Jack Ma, founder and chairman of Alibaba, isn’t afraid of artificial intelligence (AI) or automation. Instead, he thinks we need to prepare in the right ways for the massive, disruptive changes these forces are precipitating.
“In the last 200 years, manufacturing [brought] jobs. But today, because of the artificial intelligence, because of the robots, manufacturing is no longer the main engine of creating jobs,” Ma said Wednesday at the Bloomberg Global Business Forum. “The service industry is going to be the main driver for job creation.”
This take is dramatically different from the “America First” economic populism pushed by President Trump, who has repeatedly promised to return manufacturing jobs to the US.
“Talking about manufacturing, we should not be talking Made in China, Made in America,” Ma said. “It’s going to be ‘Made in Internet.’” The major obstacle to making this work is the way in which we educate and train the next generation to enter the workforce.

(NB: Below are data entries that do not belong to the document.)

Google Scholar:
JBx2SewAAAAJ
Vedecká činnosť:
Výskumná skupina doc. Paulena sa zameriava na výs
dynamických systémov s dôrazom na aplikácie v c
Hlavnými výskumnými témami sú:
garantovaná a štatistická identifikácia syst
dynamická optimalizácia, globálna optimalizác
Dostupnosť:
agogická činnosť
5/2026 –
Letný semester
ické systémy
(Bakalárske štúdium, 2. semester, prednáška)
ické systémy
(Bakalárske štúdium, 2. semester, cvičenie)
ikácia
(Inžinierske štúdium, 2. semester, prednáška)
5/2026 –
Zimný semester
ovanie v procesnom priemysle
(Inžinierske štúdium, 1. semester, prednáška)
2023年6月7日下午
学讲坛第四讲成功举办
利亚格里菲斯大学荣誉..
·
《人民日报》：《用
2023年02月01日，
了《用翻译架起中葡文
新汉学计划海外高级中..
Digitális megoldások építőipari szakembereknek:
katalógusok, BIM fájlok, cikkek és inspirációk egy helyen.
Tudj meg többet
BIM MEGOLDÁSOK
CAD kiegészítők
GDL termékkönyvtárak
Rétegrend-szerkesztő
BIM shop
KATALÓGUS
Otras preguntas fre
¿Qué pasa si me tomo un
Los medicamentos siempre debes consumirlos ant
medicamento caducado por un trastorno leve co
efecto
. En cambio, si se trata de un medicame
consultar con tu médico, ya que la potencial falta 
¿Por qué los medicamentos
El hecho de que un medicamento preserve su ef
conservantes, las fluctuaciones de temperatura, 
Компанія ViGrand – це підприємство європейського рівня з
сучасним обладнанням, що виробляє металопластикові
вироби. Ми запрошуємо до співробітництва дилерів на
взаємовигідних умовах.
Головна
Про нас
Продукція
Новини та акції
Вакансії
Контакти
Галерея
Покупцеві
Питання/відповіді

“The way we teach … is going to be making our kids [lose] jobs [in] the next 30 years,” Ma said. According to him, there is no reason to train the kids of today to calculate, because machines will always be more effective at calculation. The human edge in the age of automation? “We have to teach our kids to be very, very innovative, very creative,” he said. “In this way, we can create jobs for our own kids.”

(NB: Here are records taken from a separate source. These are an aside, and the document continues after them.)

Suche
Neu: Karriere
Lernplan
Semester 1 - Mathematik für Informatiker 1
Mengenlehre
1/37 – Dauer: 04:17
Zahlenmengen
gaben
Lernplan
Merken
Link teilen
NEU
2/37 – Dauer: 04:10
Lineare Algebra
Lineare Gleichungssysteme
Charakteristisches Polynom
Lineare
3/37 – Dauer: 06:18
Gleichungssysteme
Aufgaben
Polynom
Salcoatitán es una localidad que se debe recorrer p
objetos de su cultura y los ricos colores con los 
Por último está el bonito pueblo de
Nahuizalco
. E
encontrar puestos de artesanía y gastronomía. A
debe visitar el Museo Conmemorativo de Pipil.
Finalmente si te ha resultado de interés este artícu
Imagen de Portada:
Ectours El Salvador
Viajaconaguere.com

Ma’s not alone in this thinking; many experts feel that the way we currently teach children is ineffective, outdated,won’t prepare them for automation or STEM jobs, and renders higher learning inaccessible to too many. But when it comes to AI, Ma joins a debate that’s much more polarizing, with experts taking positions across the spectrum of opinion.
Ma is not as worried about AI as, for example, Elon Musk; he is more optimistic — if we are properly prepared. “The new technology will destroy a lot of jobs. But it will also create a lot of jobs,” he said. “The question is whether we are ready and whether we are qualified for these new jobs.”
Ma is also a realist. He sees not only education, but also issues with the environment, public health, and poverty as drivers that will influence how we handle the world we shape with new technologies. “I’m optimistic — positive — for the future for the technology,” he said. “But we also have to be very, very careful. The first technology revolution caused World War I. Second technology revolution caused World War II. Now, we’re in the third technology revolution. The World War III should be against poverty, disease and environment pollutions.”